| Brano di testo |

# omissione della congiunzione "che"



## ToscanoNYC

"Tornando poi alla Sinistra Arcobaleno va detto che è immaginabile sarà presto superato il trauma, a nostro avviso benefico, dell'uscita dal Parlamento".

Secondo me, in questa frase (tratta da un quotidiano) dovrebbe essere inserito un "che" tra "immaginabile" e "sarà" (ossia: è immaginabile che sarà presto ecc. ecc.).  Oppure è giusto anche senza congiunzione?

Grazie.


----------



## Mickele

Ciao. Essendo un estratto da un articolo di giornale secondo me potrebbe rimanere così, mettendo la frase tra due lineette:

"Tornando poi alla Sinistra Arcobaleno va detto che* - è immaginabile -* sarà presto superato il trauma, a nostro avviso benefico, dell'uscita dal Parlamento".

| Estratto del dataset |
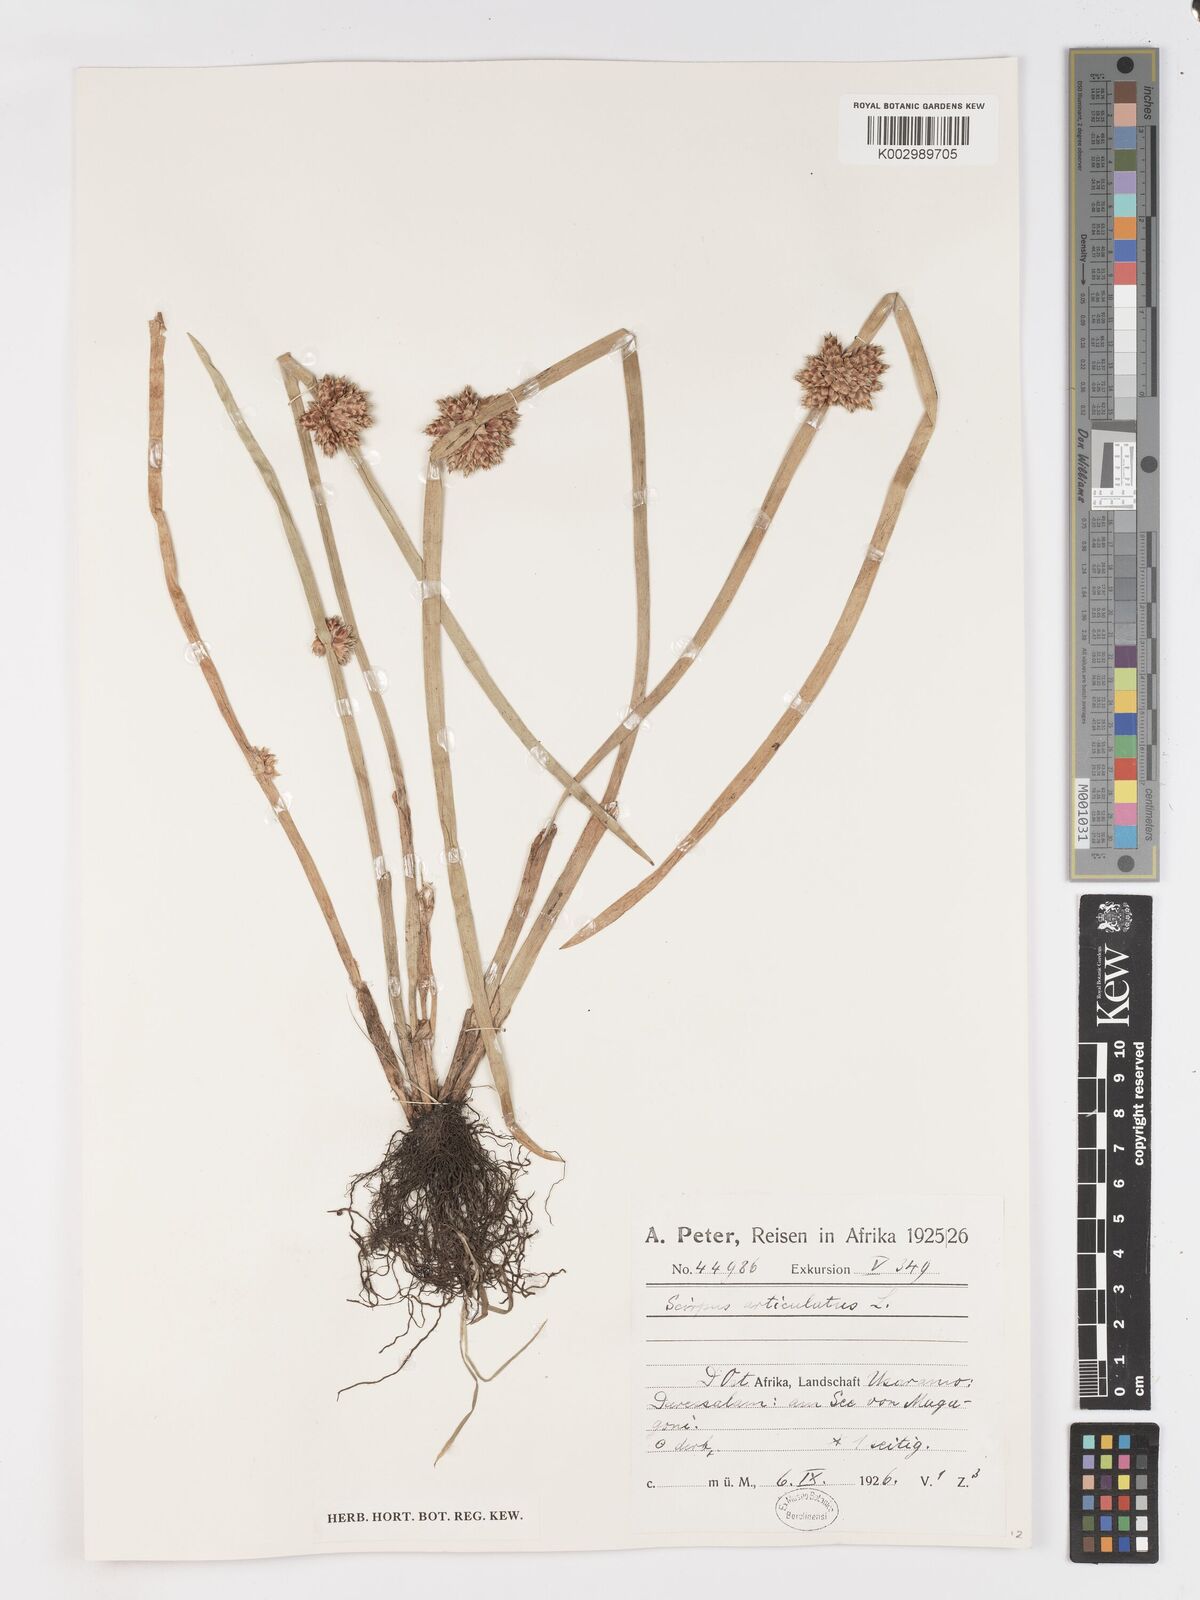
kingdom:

| Consegna A |
Riscrivi in forma più breve il paragrafo della discussione sull'omissione di «che» che comincia con «Secondo me, in questa frase», conservandone i fatti principali.
| Consegna B |
Riassumi in due frasi la discussione sull'omissione di «che».
| Consegna C |
Prosegui la discussione sull'omissione di «che» dal punto in cui si interrompe.

| Risultato A |
Chi scrive ritiene che nella frase, tratta da un quotidiano, vada inserito «che» tra «immaginabile» e «sarà» («è immaginabile che sarà presto»), e chiede se sia corretta anche senza congiunzione.

| Risultato B |
ToscanoNYC chiede se in una frase di un quotidiano sulla Sinistra Arcobaleno vada inserito «che» tra «immaginabile» e «sarà», oppure se sia giusta anche senza congiunzione. Mickele risponde che, essendo un estratto da un articolo di giornale, la frase potrebbe rimanere così, mettendo «è immaginabile» tra due lineette.

| Risultato C |
----------



## ToscanoNYC

Mickele said:


> Ciao. Essendo un estratto da un articolo di giornale secondo me potrebbe rimanere così, mettendo la frase tra due lineette:
> 
> "Tornando poi alla Sinistra Arcobaleno va detto che* - è immaginabile -* sarà presto superato il trauma, a nostro avviso benefico, dell'uscita dal Parlamento".



Ciao.
Il tuo suggerimento (mettere "è immaginabile" fra due trattini, o anche tra parentesi) risolve il problema e rende la frase corretta, ma la mia domanda era se fosse giusto eliminare la congiunzione, senza "venire in soccorso" dell'autore aggiungendo punteggiature che lui non ha contemplato.  Vorrei inoltre notare che si tratta di un editoriale, di un commento di fondo, e non di un'intervista a qualcuno.


----------



## Colei che...

ToscanoNYC said:


> "Tornando poi alla Sinistra Arcobaleno va detto che è immaginabile sarà presto superato il trauma, a nostro avviso benefico, dell'uscita dal Parlamento".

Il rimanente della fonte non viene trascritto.